Page images and extracted text
====================
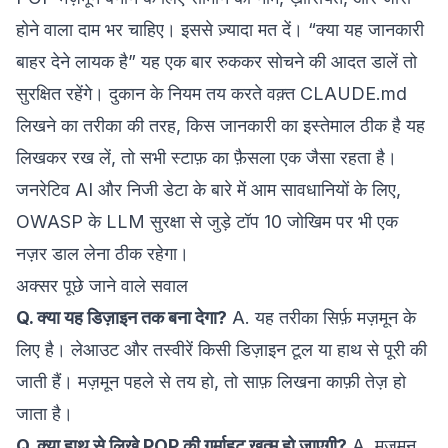
होने वाला दाम भर चाहिए। इससे ज़्यादा मत दें। “क्या यह जानकारी
बाहर देने लायक है” यह एक बार रुककर सोचने की आदत डालें तो
सुरक्षित रहेंगे। दुकान के नियम तय करते वक़्त
CLAUDE.md
लिखने का तरीका
की तरह, किस जानकारी का इस्तेमाल ठीक है यह
लिखकर रख लें, तो सभी स्टाफ़ का फ़ैसला एक जैसा रहता है।
जनरेटिव AI और निजी डेटा के बारे में आम सावधानियों के लिए,
OWASP के LLM सुरक्षा से जुड़े टॉप 10 जोखिम
पर भी एक
नज़र डाल लेना ठीक रहेगा।
अक्सर पूछे जाने वाले सवाल
Q. क्या यह डिज़ाइन तक बना देगा?
A. यह तरीका सिर्फ़ मज़मून के
लिए है। लेआउट और तस्वीरें किसी डिज़ाइन टूल या हाथ से पूरी की
जाती हैं। मज़मून पहले से तय हो, तो साफ़ लिखना काफ़ी तेज़ हो
जाता है।
Q. क्या हाथ से लिखे POP की गर्माहट ख़त्म हो जाएगी?
A. मज़मून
====================
> [Problem]
Set down, exactly as they appear, the line holding "लिखकर रख लें, तो" and every line after it until the records end.

> [Problem solution]
लिखकर रख लें, तो सभी स्टाफ़ का फ़ैसला एक जैसा रहता है।
जनरेटिव AI और निजी डेटा के बारे में आम सावधानियों के लिए,
OWASP के LLM सुरक्षा से जुड़े टॉप 10 जोखिम
पर भी एक
नज़र डाल लेना ठीक रहेगा।
अक्सर पूछे जाने वाले सवाल
Q. क्या यह डिज़ाइन तक बना देगा?
A. यह तरीका सिर्फ़ मज़मून के
लिए है। लेआउट और तस्वीरें किसी डिज़ाइन टूल या हाथ से पूरी की
जाती हैं। मज़मून पहले से तय हो, तो साफ़ लिखना काफ़ी तेज़ हो
जाता है।
Q. क्या हाथ से लिखे POP की गर्माहट ख़त्म हो जाएगी?
A. मज़मून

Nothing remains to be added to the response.